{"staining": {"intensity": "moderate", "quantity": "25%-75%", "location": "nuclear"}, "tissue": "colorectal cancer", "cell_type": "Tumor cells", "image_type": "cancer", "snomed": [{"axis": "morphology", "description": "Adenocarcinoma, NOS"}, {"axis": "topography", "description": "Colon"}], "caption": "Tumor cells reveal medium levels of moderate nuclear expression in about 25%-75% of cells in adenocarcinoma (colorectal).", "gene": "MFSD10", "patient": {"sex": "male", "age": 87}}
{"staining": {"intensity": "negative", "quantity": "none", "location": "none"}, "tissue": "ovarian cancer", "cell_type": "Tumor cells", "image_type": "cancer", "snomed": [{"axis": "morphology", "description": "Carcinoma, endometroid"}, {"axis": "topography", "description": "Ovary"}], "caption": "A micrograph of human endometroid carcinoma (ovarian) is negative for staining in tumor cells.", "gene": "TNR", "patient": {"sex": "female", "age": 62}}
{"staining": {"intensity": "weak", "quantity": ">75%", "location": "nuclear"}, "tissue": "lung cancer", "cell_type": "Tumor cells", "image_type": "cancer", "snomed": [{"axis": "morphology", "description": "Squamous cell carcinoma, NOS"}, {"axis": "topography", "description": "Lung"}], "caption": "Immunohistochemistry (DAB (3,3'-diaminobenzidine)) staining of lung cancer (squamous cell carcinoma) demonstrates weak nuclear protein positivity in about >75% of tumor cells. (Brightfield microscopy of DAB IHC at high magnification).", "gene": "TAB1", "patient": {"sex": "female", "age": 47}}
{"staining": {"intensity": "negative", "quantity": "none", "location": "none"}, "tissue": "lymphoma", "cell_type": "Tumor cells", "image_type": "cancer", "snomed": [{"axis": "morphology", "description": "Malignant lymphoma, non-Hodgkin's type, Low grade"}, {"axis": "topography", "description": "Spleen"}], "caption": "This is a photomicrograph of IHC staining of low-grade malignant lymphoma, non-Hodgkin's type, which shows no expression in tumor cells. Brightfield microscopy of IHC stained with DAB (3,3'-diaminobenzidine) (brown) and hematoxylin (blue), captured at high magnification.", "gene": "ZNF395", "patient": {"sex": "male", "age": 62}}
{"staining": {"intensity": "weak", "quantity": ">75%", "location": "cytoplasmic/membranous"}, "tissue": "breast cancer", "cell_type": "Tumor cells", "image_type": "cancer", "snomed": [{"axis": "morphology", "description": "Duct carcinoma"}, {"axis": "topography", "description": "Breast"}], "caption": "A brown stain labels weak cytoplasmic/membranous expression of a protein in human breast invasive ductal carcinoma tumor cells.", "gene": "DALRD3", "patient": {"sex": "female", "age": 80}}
•••••
#### What to work on:
For the data above, state how many of its lines contain the word "Brightfield", giving no other text.

#### Exercise response:
2